_What is expected_
Write out every line of the data below without changing anything.

##### Recorded data

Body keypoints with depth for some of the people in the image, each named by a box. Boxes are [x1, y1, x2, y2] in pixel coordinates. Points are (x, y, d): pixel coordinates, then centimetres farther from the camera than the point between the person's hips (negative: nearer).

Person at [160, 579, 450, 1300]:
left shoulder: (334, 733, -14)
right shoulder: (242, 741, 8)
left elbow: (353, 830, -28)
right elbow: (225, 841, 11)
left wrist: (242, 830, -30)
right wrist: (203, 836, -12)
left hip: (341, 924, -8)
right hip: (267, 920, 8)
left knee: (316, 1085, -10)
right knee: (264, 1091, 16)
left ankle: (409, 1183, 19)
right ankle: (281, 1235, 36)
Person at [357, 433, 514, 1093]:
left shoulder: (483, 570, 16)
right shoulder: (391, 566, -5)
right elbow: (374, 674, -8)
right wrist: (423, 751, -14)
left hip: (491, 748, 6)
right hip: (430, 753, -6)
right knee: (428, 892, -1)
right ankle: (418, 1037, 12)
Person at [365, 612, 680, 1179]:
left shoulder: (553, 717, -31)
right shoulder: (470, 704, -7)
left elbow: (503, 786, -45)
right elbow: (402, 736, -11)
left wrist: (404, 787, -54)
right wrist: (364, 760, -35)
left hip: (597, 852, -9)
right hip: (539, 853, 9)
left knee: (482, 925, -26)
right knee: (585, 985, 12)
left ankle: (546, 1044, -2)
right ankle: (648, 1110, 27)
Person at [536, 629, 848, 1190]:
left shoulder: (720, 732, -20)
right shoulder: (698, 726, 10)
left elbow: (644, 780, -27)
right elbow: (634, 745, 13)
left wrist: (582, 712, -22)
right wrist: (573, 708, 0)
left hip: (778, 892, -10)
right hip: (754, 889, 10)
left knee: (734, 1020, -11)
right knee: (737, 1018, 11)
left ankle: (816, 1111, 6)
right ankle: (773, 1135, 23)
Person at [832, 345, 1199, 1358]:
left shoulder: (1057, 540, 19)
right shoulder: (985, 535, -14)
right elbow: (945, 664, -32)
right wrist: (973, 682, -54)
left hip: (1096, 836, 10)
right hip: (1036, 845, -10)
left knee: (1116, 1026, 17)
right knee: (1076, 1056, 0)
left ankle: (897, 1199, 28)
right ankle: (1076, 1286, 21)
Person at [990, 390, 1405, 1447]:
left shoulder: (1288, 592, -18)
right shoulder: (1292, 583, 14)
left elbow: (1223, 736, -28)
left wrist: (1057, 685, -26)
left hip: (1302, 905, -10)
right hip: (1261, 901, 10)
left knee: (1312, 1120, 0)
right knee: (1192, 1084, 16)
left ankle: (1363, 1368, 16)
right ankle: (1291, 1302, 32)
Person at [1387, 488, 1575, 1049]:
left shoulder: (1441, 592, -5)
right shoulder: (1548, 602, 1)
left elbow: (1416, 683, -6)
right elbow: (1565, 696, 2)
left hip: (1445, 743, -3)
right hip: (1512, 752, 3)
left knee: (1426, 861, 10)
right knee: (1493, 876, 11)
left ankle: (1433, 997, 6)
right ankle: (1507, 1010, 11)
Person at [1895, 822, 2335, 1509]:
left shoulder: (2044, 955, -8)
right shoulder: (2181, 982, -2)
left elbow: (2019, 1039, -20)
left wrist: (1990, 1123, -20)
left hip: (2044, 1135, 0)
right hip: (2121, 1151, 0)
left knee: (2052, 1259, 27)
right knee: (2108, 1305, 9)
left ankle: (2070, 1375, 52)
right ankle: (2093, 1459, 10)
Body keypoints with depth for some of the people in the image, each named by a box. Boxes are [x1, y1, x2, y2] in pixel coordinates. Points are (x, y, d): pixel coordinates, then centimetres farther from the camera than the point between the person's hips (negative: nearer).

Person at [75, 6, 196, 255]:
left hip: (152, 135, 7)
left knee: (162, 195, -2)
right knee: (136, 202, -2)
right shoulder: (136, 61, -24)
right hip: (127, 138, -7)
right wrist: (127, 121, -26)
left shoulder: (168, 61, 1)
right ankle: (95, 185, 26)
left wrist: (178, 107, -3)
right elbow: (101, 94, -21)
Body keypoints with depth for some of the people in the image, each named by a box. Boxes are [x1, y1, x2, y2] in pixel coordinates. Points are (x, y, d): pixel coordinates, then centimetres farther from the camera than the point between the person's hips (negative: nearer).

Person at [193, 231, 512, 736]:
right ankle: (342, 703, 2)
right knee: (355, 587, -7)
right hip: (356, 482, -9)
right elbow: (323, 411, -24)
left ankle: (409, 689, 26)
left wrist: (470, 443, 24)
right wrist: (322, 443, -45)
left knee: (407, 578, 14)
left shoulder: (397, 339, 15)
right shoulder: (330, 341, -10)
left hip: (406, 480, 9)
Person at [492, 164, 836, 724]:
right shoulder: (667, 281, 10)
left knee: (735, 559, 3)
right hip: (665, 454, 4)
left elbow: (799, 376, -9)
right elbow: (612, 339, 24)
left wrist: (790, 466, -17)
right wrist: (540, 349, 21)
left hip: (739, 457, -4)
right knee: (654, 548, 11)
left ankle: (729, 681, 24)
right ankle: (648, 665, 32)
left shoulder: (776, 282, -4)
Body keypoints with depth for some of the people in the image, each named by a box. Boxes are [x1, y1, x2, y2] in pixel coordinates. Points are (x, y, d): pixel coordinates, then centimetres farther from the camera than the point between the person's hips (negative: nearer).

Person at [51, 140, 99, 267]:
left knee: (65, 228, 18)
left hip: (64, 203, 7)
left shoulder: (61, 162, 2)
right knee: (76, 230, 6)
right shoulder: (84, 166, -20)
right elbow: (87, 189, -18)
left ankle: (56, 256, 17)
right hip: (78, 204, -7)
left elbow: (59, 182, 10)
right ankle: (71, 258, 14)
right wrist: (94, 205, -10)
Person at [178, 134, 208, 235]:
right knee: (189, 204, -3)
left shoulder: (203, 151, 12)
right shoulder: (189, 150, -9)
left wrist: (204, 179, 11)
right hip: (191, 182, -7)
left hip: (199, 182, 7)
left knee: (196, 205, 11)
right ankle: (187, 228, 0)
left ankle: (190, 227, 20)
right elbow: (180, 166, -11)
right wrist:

##########

_Expected output_
Body keypoints with depth for some of the people in the image, each named by a box. Boxes are [x1, y1, x2, y2] in pixel coordinates. Points are (x, y, d): pixel coordinates, then centimetres farther from the camera than the point between the person's hips (negative: nearer).

Person at [160, 579, 450, 1300]:
left shoulder: (334, 733, -14)
right shoulder: (242, 741, 8)
left elbow: (353, 830, -28)
right elbow: (225, 841, 11)
left wrist: (242, 830, -30)
right wrist: (203, 836, -12)
left hip: (341, 924, -8)
right hip: (267, 920, 8)
left knee: (316, 1085, -10)
right knee: (264, 1091, 16)
left ankle: (409, 1183, 19)
right ankle: (281, 1235, 36)
Person at [357, 433, 514, 1093]:
left shoulder: (483, 570, 16)
right shoulder: (391, 566, -5)
right elbow: (374, 674, -8)
right wrist: (423, 751, -14)
left hip: (491, 748, 6)
right hip: (430, 753, -6)
right knee: (428, 892, -1)
right ankle: (418, 1037, 12)
Person at [365, 612, 680, 1179]:
left shoulder: (553, 717, -31)
right shoulder: (470, 704, -7)
left elbow: (503, 786, -45)
right elbow: (402, 736, -11)
left wrist: (404, 787, -54)
right wrist: (364, 760, -35)
left hip: (597, 852, -9)
right hip: (539, 853, 9)
left knee: (482, 925, -26)
right knee: (585, 985, 12)
left ankle: (546, 1044, -2)
right ankle: (648, 1110, 27)
Person at [536, 629, 848, 1190]:
left shoulder: (720, 732, -20)
right shoulder: (698, 726, 10)
left elbow: (644, 780, -27)
right elbow: (634, 745, 13)
left wrist: (582, 712, -22)
right wrist: (573, 708, 0)
left hip: (778, 892, -10)
right hip: (754, 889, 10)
left knee: (734, 1020, -11)
right knee: (737, 1018, 11)
left ankle: (816, 1111, 6)
right ankle: (773, 1135, 23)
Person at [832, 345, 1199, 1358]:
left shoulder: (1057, 540, 19)
right shoulder: (985, 535, -14)
right elbow: (945, 664, -32)
right wrist: (973, 682, -54)
left hip: (1096, 836, 10)
right hip: (1036, 845, -10)
left knee: (1116, 1026, 17)
right knee: (1076, 1056, 0)
left ankle: (897, 1199, 28)
right ankle: (1076, 1286, 21)
Person at [990, 390, 1405, 1447]:
left shoulder: (1288, 592, -18)
right shoulder: (1292, 583, 14)
left elbow: (1223, 736, -28)
left wrist: (1057, 685, -26)
left hip: (1302, 905, -10)
right hip: (1261, 901, 10)
left knee: (1312, 1120, 0)
right knee: (1192, 1084, 16)
left ankle: (1363, 1368, 16)
right ankle: (1291, 1302, 32)
Person at [1387, 488, 1575, 1049]:
left shoulder: (1441, 592, -5)
right shoulder: (1548, 602, 1)
left elbow: (1416, 683, -6)
right elbow: (1565, 696, 2)
left hip: (1445, 743, -3)
right hip: (1512, 752, 3)
left knee: (1426, 861, 10)
right knee: (1493, 876, 11)
left ankle: (1433, 997, 6)
right ankle: (1507, 1010, 11)
Person at [1895, 822, 2335, 1509]:
left shoulder: (2044, 955, -8)
right shoulder: (2181, 982, -2)
left elbow: (2019, 1039, -20)
left wrist: (1990, 1123, -20)
left hip: (2044, 1135, 0)
right hip: (2121, 1151, 0)
left knee: (2052, 1259, 27)
right knee: (2108, 1305, 9)
left ankle: (2070, 1375, 52)
right ankle: (2093, 1459, 10)
Body keypoints with depth for some of the people in the image, each named by a box. Boxes are [x1, y1, x2, y2] in pixel coordinates. Points are (x, y, d): pixel coordinates, then centimetres farther from the camera than the point between the person's hips (negative: nearer).

Person at [75, 6, 196, 255]:
left hip: (152, 135, 7)
left knee: (162, 195, -2)
right knee: (136, 202, -2)
right shoulder: (136, 61, -24)
right hip: (127, 138, -7)
right wrist: (127, 121, -26)
left shoulder: (168, 61, 1)
right ankle: (95, 185, 26)
left wrist: (178, 107, -3)
right elbow: (101, 94, -21)
Body keypoints with depth for some of the people in the image, each named by a box. Boxes are [x1, y1, x2, y2] in pixel coordinates. Points are (x, y, d): pixel coordinates, then centimetres farther from the camera than the point between the person's hips (negative: nearer).

Person at [193, 231, 512, 736]:
right ankle: (342, 703, 2)
right knee: (355, 587, -7)
right hip: (356, 482, -9)
right elbow: (323, 411, -24)
left ankle: (409, 689, 26)
left wrist: (470, 443, 24)
right wrist: (322, 443, -45)
left knee: (407, 578, 14)
left shoulder: (397, 339, 15)
right shoulder: (330, 341, -10)
left hip: (406, 480, 9)
Person at [492, 164, 836, 724]:
right shoulder: (667, 281, 10)
left knee: (735, 559, 3)
right hip: (665, 454, 4)
left elbow: (799, 376, -9)
right elbow: (612, 339, 24)
left wrist: (790, 466, -17)
right wrist: (540, 349, 21)
left hip: (739, 457, -4)
right knee: (654, 548, 11)
left ankle: (729, 681, 24)
right ankle: (648, 665, 32)
left shoulder: (776, 282, -4)
Body keypoints with depth for some of the people in the image, each named by a box. Boxes are [x1, y1, x2, y2] in pixel coordinates. Points are (x, y, d): pixel coordinates, then centimetres farther from the camera than the point between the person's hips (negative: nearer).

Person at [51, 140, 99, 267]:
left knee: (65, 228, 18)
left hip: (64, 203, 7)
left shoulder: (61, 162, 2)
right knee: (76, 230, 6)
right shoulder: (84, 166, -20)
right elbow: (87, 189, -18)
left ankle: (56, 256, 17)
right hip: (78, 204, -7)
left elbow: (59, 182, 10)
right ankle: (71, 258, 14)
right wrist: (94, 205, -10)
Person at [178, 134, 208, 235]:
right knee: (189, 204, -3)
left shoulder: (203, 151, 12)
right shoulder: (189, 150, -9)
left wrist: (204, 179, 11)
right hip: (191, 182, -7)
left hip: (199, 182, 7)
left knee: (196, 205, 11)
right ankle: (187, 228, 0)
left ankle: (190, 227, 20)
right elbow: (180, 166, -11)
right wrist:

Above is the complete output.